Unlike typical consumer ads, San Francisco's outdoor advertising is dominated by niche B2B startups. They accept that 95% of viewers are irrelevant to reach a high concentration of VCs and tech talent, signaling a strategic return to immeasurable brand awareness over direct-response marketing.

In a late-stage bubble, investor expectations are so high that even flawless financial results, like Nvidia's record-breaking revenue, fail to boost the stock price. This disconnect signals that market sentiment is saturated and fragile, responding more to narrative than fundamentals.

The memo flags deals where money is "round-tripped" between AI players—for example, a chipmaker investing in a startup that then uses the funds to buy its chips. This practice, reminiscent of the 1990s telecom bust, can create illusory profits and exaggerate progress, signaling that the market is overheating.
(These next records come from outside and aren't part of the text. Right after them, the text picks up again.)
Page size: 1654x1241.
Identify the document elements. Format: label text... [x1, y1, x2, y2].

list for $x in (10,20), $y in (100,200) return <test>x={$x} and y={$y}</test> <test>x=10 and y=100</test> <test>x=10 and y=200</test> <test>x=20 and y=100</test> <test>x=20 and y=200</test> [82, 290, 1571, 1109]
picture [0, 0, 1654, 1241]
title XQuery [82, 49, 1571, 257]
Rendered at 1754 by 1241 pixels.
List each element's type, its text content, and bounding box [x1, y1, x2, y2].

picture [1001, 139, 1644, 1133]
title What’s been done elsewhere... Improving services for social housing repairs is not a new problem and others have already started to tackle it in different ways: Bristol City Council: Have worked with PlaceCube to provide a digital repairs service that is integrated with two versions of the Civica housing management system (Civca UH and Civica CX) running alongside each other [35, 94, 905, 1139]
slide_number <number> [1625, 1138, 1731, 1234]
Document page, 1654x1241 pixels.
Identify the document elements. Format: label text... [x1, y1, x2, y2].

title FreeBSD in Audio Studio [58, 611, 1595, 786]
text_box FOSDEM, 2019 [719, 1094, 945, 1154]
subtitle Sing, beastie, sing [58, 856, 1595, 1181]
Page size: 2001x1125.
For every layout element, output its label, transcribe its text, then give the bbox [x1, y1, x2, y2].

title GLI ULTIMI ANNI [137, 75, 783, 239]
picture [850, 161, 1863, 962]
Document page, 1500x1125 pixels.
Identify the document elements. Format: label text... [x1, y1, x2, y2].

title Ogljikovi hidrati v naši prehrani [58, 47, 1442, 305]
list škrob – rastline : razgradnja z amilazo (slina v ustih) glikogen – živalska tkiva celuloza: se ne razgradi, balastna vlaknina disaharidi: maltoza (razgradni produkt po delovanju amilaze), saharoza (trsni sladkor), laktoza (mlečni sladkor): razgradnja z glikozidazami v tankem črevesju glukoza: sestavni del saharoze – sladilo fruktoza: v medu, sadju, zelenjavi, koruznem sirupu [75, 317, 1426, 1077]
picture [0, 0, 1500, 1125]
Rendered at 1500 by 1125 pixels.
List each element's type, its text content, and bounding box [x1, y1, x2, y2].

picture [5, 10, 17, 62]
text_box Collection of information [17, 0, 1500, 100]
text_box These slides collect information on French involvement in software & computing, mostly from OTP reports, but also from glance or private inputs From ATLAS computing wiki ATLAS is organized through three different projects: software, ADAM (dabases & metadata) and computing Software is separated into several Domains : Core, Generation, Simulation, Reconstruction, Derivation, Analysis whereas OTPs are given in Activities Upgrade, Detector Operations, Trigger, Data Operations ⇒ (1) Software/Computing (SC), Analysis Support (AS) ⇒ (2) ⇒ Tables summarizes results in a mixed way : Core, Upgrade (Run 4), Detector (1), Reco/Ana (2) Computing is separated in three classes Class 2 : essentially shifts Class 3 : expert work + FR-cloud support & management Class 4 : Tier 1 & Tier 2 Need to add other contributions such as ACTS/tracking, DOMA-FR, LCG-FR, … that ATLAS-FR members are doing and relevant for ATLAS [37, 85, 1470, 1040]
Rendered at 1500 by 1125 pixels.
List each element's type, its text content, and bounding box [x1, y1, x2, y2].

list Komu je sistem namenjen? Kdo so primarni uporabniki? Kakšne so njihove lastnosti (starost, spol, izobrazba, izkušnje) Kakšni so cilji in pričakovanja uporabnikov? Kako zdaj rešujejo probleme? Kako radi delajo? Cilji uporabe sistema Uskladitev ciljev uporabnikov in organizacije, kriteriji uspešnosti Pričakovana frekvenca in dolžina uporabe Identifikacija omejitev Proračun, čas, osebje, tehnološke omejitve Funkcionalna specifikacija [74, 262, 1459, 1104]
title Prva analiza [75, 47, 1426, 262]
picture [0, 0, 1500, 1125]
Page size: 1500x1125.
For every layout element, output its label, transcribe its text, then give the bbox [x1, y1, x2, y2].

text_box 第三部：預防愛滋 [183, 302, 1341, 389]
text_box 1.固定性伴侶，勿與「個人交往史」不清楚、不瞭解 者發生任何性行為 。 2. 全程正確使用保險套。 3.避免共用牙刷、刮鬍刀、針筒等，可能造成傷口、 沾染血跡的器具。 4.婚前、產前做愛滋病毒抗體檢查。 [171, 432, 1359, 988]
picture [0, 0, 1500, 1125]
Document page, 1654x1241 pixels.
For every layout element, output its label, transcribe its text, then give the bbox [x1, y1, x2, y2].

Howard Marks distinguishes between two bubble types. "Mean reversion" bubbles (e.g., subprime mortgages) create no lasting value. In contrast, "inflection bubbles" (e.g., railroads, internet, AI) fund the necessary, often money-losing, infrastructure that accelerates technological progress for society, even as they destroy investor wealth.

Michael Burry, known for predicting the 2008 crash, argues the AI bubble isn't about the technology's potential but about the massive capital expenditure on infrastructure (chips, data centers) that he believes far outpaces actual end-user demand and economic utility.